MR JUSTICE KEITH: -- and it has also resolved the perhaps more difficult question as to the extent to which a court when it comes to deal with compensatory orders rather than penal orders can take into account the possibility of an order hanging over defendants over many years. So I think one can say that this is the sort of case that could be brought and could be defended, and the interests of justice means in those circumstances there should be no order as to costs.
MR EDWARDS: Thank you, my Lord. May we have a legal aid taxation direction, please, my Lord?
MR JUSTICE KEITH: Your client is publicly funded?
MR EDWARDS: Yes.
MR JUSTICE KEITH: You call it legal aid taxation. That is what it was called prior to 2000.
MR EDWARDS: Yes, I am sorry.
MR BOUMPHREY: My Lord, I apologise, I put the words into my friend's mouth.

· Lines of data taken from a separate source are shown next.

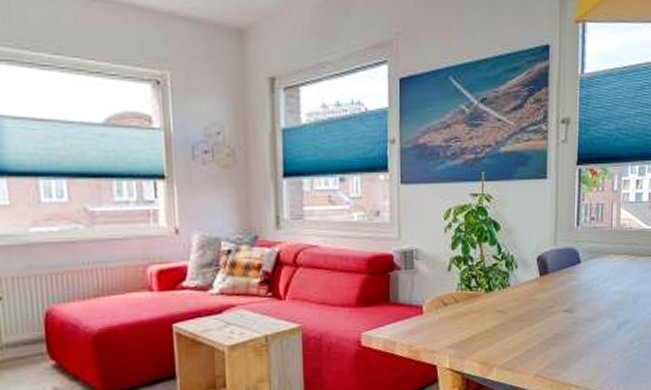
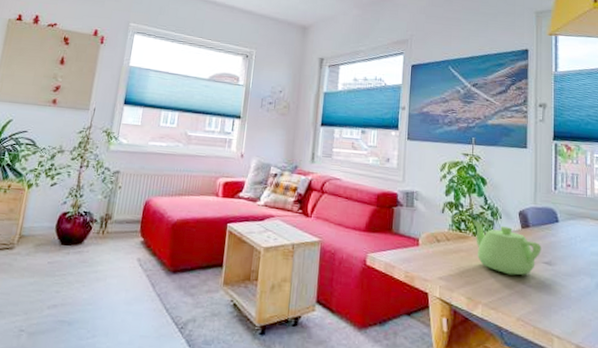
teapot: none [484,274,562,331] -> present [472,220,542,275]

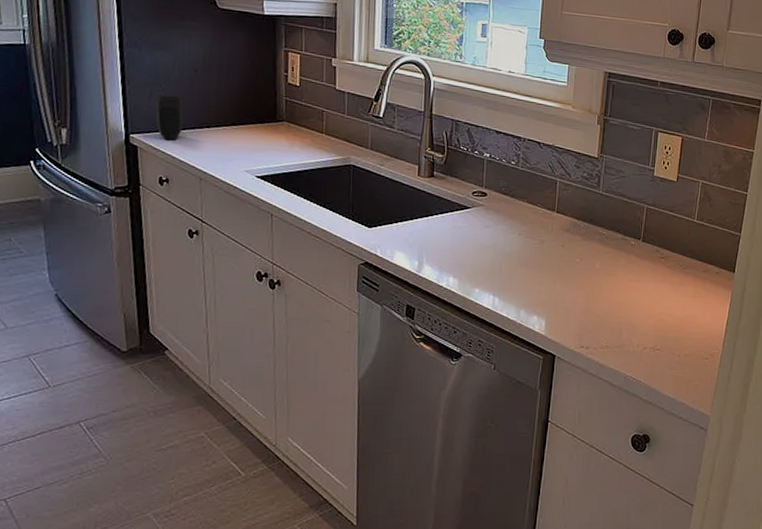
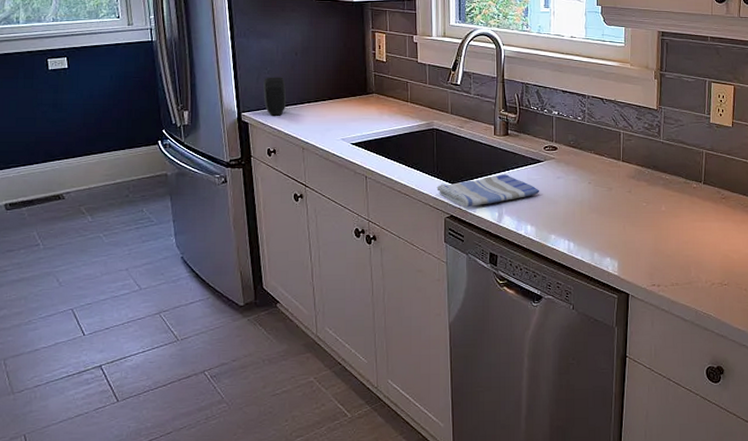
dish towel: none [351,219,466,254] -> present [436,174,540,208]

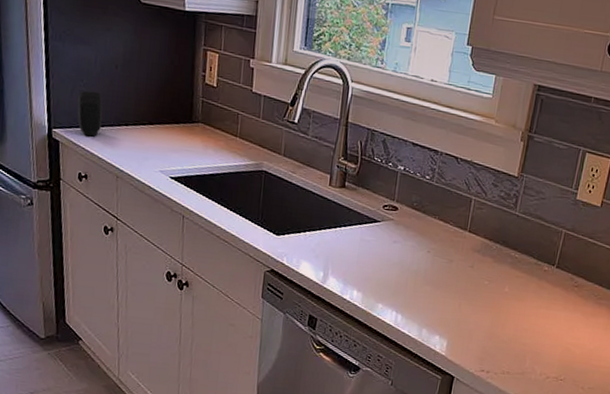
dish towel: present [436,174,540,208] -> none [259,230,373,263]

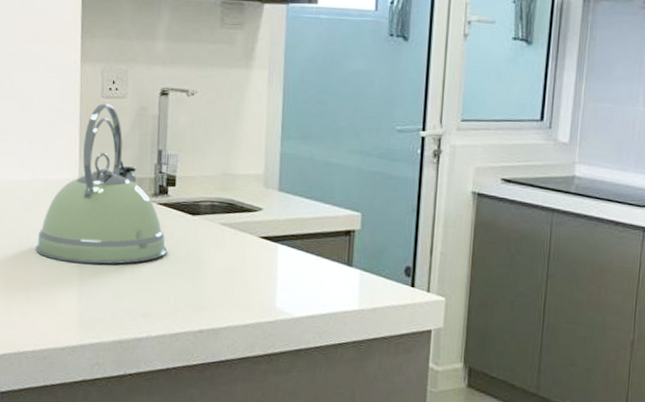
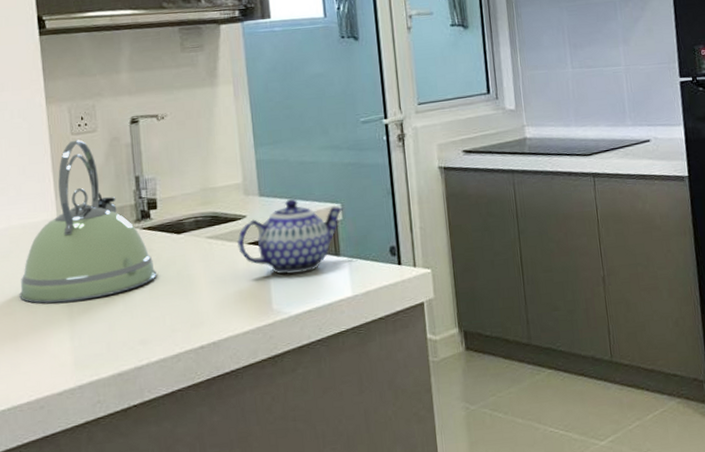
teapot: none [249,199,364,277] -> present [237,199,344,274]

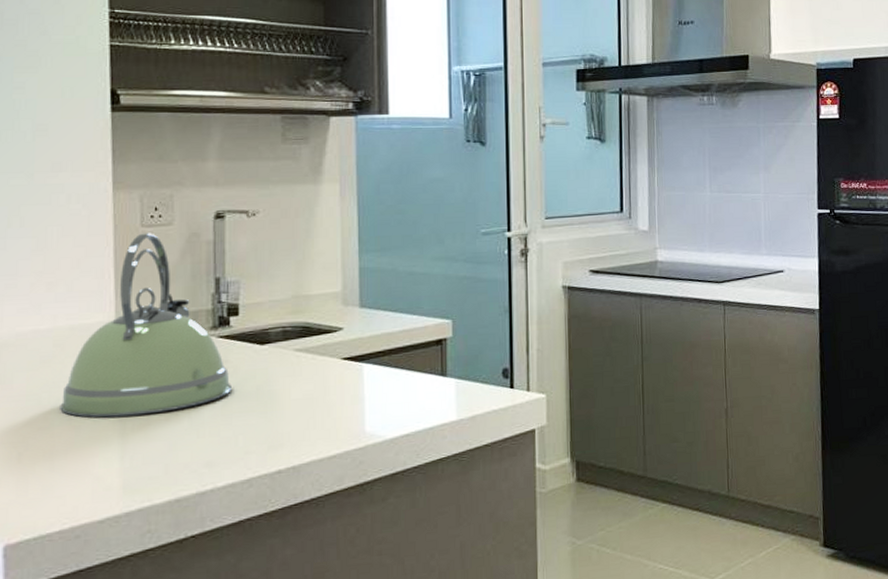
teapot: present [237,199,344,274] -> none [329,312,455,394]

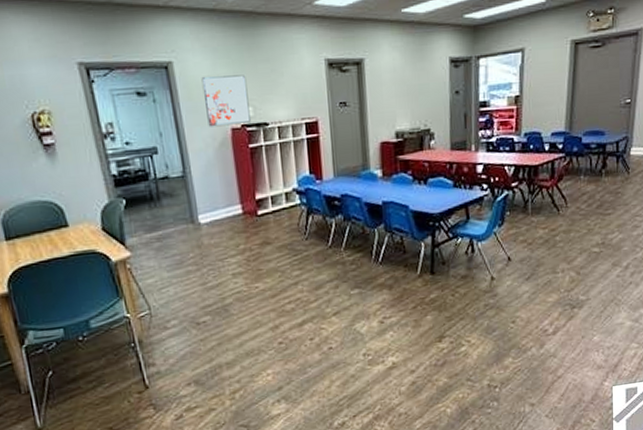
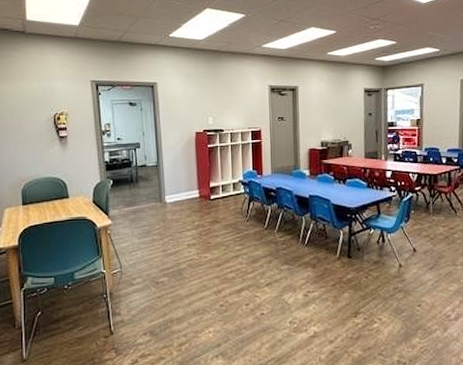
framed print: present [201,75,251,127] -> none [177,94,210,131]

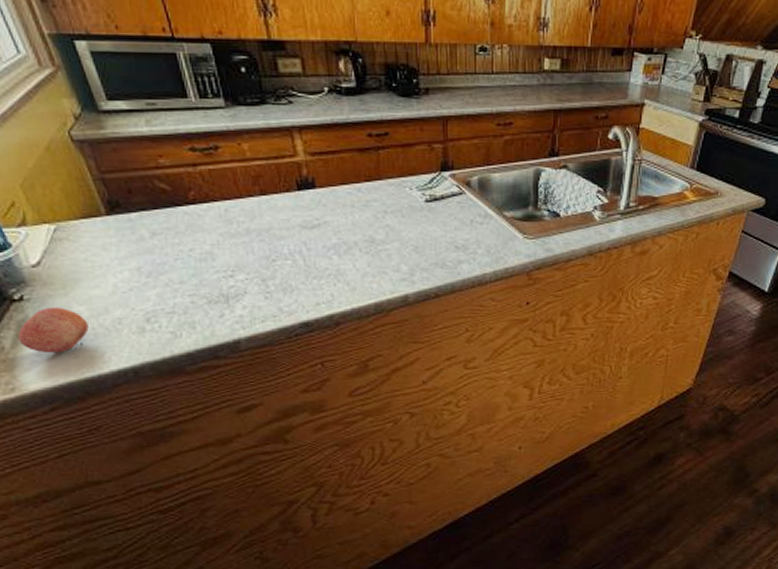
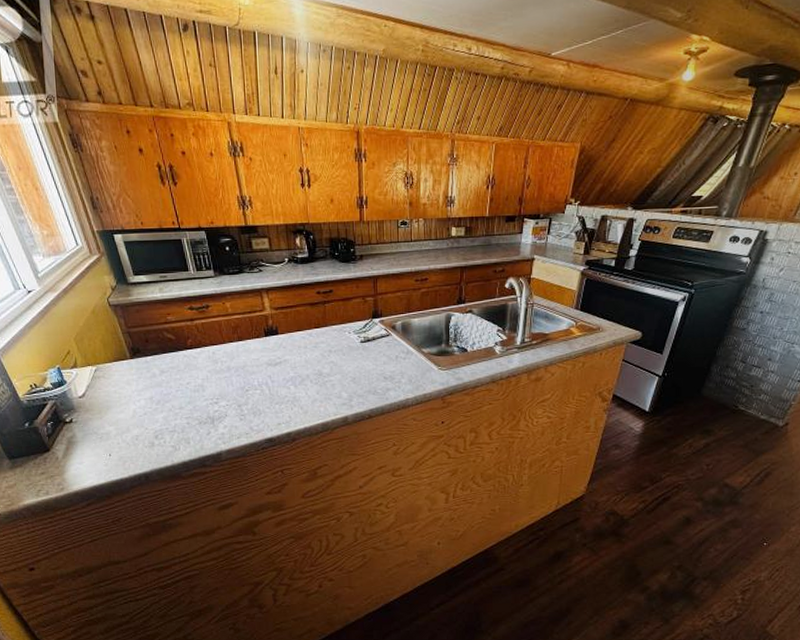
fruit: present [18,306,89,354] -> none [68,427,115,462]

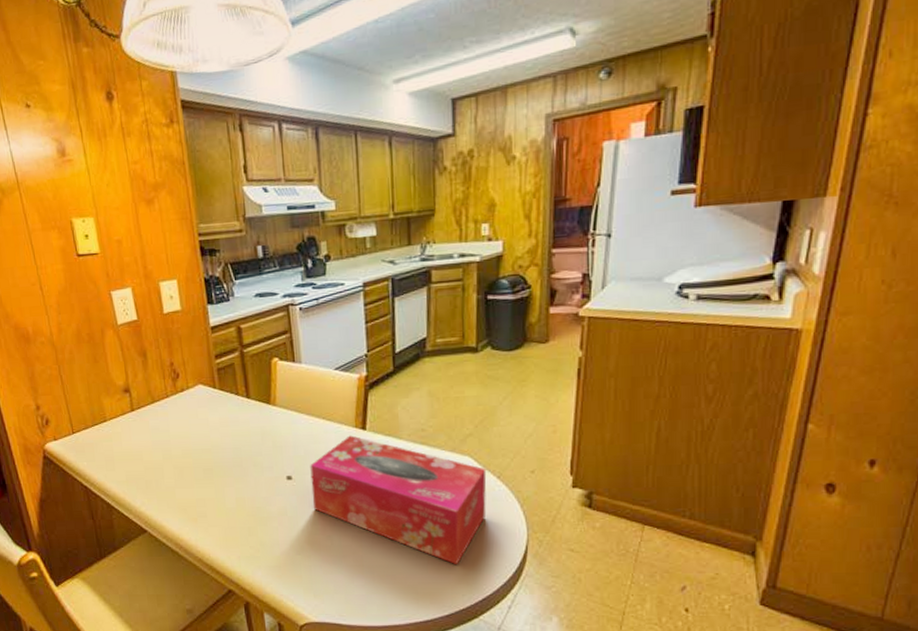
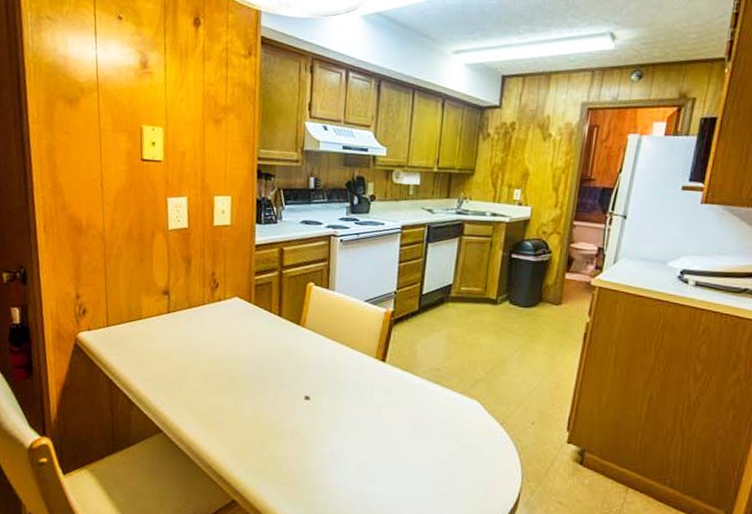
tissue box: present [310,435,487,565] -> none [325,365,491,504]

MR JUSTICE KEITH: I think you were just reminding him what he had to ask me for, rather than telling him about the language that he had to use.
MR EDWARDS: Yes, that is right.
MR JUSTICE KEITH: I am not sure that you do need it, actually, in the High Court on an appeal by way of case stated. You say you need a specific order, do you?
MR EDWARDS: I would feel happier, my Lord, if the court would indicate it.
MR JUSTICE KEITH: Can I take it you have not looked it up to see whether you need it?
MR EDWARDS: Yes, I am afraid that is right.
MR JUSTICE KEITH: All right, then, well let us proceed on the basis that I will order that there be a public funding assessment if such an order is required; if no such order is required, I make no order.
MR EDWARDS: Thank you very much, my Lord.
MR JUSTICE KEITH: Is there anything else?
MR BOUMPHREY: My Lord, no, thank you.
MR JUSTICE KEITH: Thank you both for your help in a case which I found really rather interesting.